# PASSAGE FOR REVIEW
----

Yimnashana hamulata

Scientific classification
- Kingdom: Animalia
- Phylum: Arthropoda
- Clade: Pancrustacea
- Class: Insecta
- Order: Coleoptera
- Suborder: Polyphaga
- Infraorder: Cucujiformia
- Family: Cerambycidae
- Genus: Yimnashana
- Species: Y. hamulata
- Binomial name: Yimnashana hamulata (Gressitt, 1937)
- Synonyms: Of the species: Tinkhamia hamulata Gressitt, 1937; Of the subspecies: Tinkhamia hamulata hamulata Gressitt, 1937; Tinkhamia hamulata lautauana Gressitt, 1937;

= Yimnashana hamulata =

- Authority: (Gressitt, 1937)
- Synonyms: Tinkhamia hamulata Gressitt, 1937, Tinkhamia hamulata hamulata Gressitt, 1937, Tinkhamia hamulata lautauana Gressitt, 1937

Species of beetle

Yimnashana hamulata is a species of beetle in the family Cerambycidae.

----

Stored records
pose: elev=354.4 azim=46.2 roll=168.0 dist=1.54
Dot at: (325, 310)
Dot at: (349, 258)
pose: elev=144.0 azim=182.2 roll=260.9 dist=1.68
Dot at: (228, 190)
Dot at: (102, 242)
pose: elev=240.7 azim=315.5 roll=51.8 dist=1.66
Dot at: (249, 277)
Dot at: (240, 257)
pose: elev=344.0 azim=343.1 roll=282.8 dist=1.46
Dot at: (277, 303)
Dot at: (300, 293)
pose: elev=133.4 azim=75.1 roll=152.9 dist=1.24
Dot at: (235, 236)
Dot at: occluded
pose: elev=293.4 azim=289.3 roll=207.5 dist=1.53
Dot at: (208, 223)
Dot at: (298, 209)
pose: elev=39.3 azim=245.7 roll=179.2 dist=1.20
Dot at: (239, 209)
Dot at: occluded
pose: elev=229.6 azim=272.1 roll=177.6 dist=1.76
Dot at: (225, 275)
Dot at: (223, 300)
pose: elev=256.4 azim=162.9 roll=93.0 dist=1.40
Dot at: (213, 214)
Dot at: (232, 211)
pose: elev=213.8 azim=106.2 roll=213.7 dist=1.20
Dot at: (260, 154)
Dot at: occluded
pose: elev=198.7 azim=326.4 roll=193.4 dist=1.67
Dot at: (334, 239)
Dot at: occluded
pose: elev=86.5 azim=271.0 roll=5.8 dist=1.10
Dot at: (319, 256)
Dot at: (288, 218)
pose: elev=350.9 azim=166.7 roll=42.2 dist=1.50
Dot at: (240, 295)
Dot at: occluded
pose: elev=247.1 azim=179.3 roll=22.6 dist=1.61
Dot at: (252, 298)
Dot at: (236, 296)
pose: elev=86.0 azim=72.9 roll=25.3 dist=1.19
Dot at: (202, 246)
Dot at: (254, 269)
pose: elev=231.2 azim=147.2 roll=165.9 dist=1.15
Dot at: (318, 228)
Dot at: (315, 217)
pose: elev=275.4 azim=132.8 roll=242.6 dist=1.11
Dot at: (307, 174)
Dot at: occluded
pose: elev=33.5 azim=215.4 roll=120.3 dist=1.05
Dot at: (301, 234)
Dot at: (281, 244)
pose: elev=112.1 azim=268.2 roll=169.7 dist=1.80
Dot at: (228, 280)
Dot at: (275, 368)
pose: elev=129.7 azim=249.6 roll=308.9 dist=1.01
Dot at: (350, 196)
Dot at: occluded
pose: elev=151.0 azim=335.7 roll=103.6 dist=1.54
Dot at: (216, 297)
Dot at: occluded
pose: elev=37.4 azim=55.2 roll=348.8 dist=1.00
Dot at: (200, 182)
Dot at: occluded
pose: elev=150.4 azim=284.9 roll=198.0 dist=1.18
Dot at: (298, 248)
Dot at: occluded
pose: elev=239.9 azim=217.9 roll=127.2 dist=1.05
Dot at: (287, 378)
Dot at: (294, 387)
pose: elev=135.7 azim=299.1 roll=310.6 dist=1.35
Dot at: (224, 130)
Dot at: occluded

----

# EXERCISES
1/ List every synonym that the entry on Yimnashana hamulata gives for the species or its subspecies.
2/ Write the next part of the entry on the beetle Yimnashana hamulata, following on from its last sentence.

# ANSWERS TO THIS EXERCISE
1/
- Tinkhamia hamulata Gressitt, 1937
- Tinkhamia hamulata hamulata Gressitt, 1937
- Tinkhamia hamulata lautauana Gressitt, 1937

2/
==Taxonomy==
Yimnashana hamulata was first described by Gressitt in 1937 as Tinkhamia hamulata; it was the type species of his newly created genus Tinkhamia. A revision of the tribe Gyaritini in 2016 concluded that Tinkhamia was very closely similar to Yimnashana, and reduced Tinkhamia to a subgenus of Yimnashana. Tinkhamia hamulata thus became Yimnashana (Tinkhamia) hamulata.